Selection:
Intimacy Direction and Opera : Safety, Context, and Boundaries

Intimacy Direction and Opera : Safety, Context, and Boundaries


This article is part of the July 2022 issue of Classical Singer magazine. Click HERE to read all of the articles from this issue or visit the Classical Singer Library.

While common in theatre and film, intimacy direction becomes increasingly important in opera. Read on to discover the importance of intimacy direction and choreography, consent in the context of scene partnership, and developing a dialogue about the physicality of intimacy.

 

As accountability and safety continue to become far more central to work in the performance world—on screen, on stage, and in the rehearsal room—so is the presence of intimacy directors and coordinators on creative teams in theater, film and opera. This past season at the Metropolitan Opera, intimacy directors were engaged for no fewer than six productions. To learn more, I reached out to two individuals at the center of the field of intimacy direction and intimacy direction in the opera world. 

I spoke with Alicia Rodis, creative director of Intimacy Directors & Coordinators (IDC), and Doug Scholz-Carlson, an intimacy director with IDC who, along with IDC intimacy director Rocío Mendez, provided intimacy direction and consultation for the Met’s 2021–22 productions of Fire Shut Up in My Bones, Eurydice, Rigoletto, Don Carlos, Lucia Di Lammermoor, and Hamlet.   

Indiewire.com provides an excellent description of Alicia Rodis and her work: “Not only is Rodis the gold standard of intimacy coordinators, she also has defined the standards, training a growing network of acolytes in methods and protocols. Rodis is a founding member of Intimacy Directors & Coordinators, the leading organization for intimacy professionals in the entertainment industry.” 

Rodis, who also serves as HBO’s in-house intimacy coordinator, shared with me about her journey from actor, to stunt person, to her current positions and the formation of Intimacy Directors International (IDI), its mission and core values. Rodis provided background information about Tonia Sina, credited as being the first person to use the term intimacy choreographer, and creator of the program Intimacy for the Stage. Rodis and Sina connected, and the results continue to be far reaching:

“I think it was in 2004, and I looked her up and we ended up meeting up when she was in New York soon after, and we decided to start working together. And so we created a small not-for-profit called Intimacy Directors International [along with] Siobhan Richardson, and we created something called The Pillars, which are the five pillars of intimacy work, which we ask everyone to consider when going into it. And that’s context, consent, communication, choreography, and closure.

“And you know, if I were to add another one—after doing this work for a good amount of time now, I would add collaboration, because truly the entire thing is not one person in there, it’s not one power dynamic or it’s not one that’s in there that’s telling everyone what to do—but it’s the collaboration of everyone involved that helps make it consensual and helps make us understand the context and go through all those other pillars. IDI is no longer, but we have a new company called Intimacy Directors & Coordinators, which is the leading training organization for intimacy directors and coordinators.”

Parts of the exercise:
a) According to the article on intimacy direction in opera, what are the five pillars of intimacy work?
b) Reproduce the passage of the intimacy direction article from "As accountability and" to "the opera world.".

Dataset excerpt
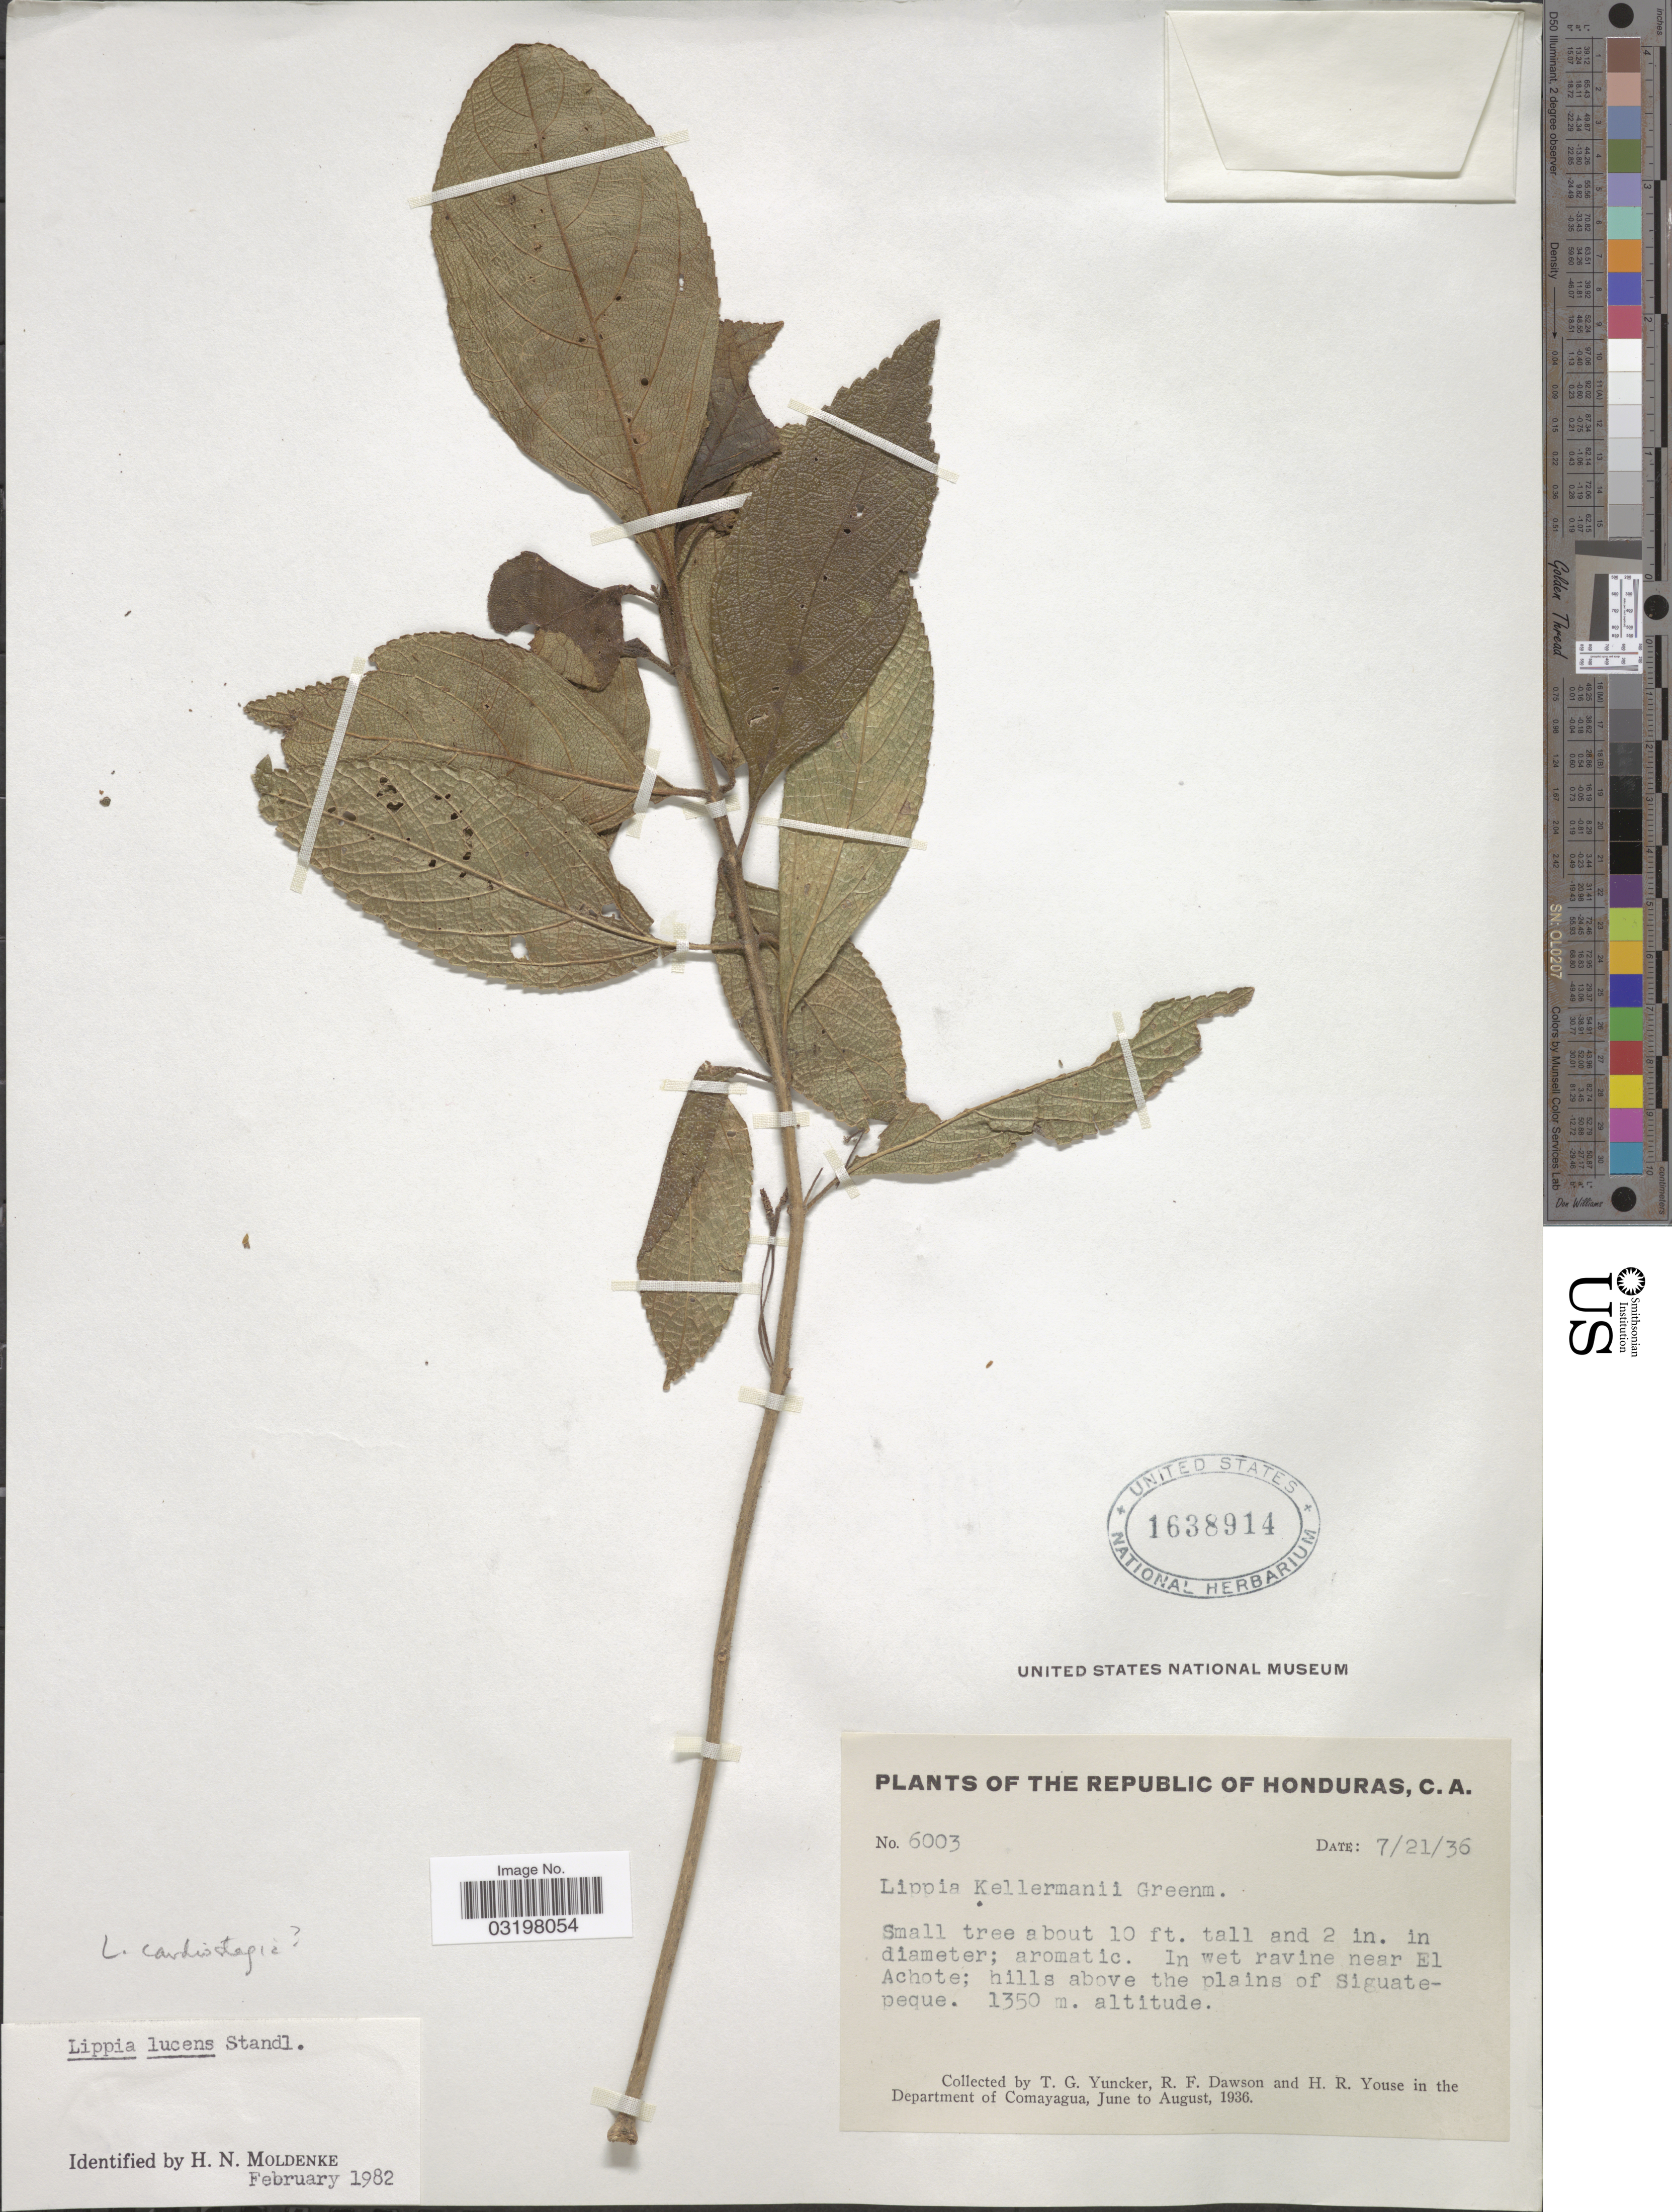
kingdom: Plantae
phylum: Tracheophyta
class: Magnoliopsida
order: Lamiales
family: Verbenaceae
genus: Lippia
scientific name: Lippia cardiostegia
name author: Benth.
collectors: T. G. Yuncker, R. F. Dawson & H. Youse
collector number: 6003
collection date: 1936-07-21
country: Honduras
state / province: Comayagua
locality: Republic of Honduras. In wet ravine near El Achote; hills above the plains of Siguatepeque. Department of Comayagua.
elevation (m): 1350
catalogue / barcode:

List of solutions:
a) Context, consent, communication, choreography, and closure.

b)
As accountability and safety continue to become far more central to work in the performance world—on screen, on stage, and in the rehearsal room—so is the presence of intimacy directors and coordinators on creative teams in theater, film and opera. This past season at the Metropolitan Opera, intimacy directors were engaged for no fewer than six productions. To learn more, I reached out to two individuals at the center of the field of intimacy direction and intimacy direction in the opera world.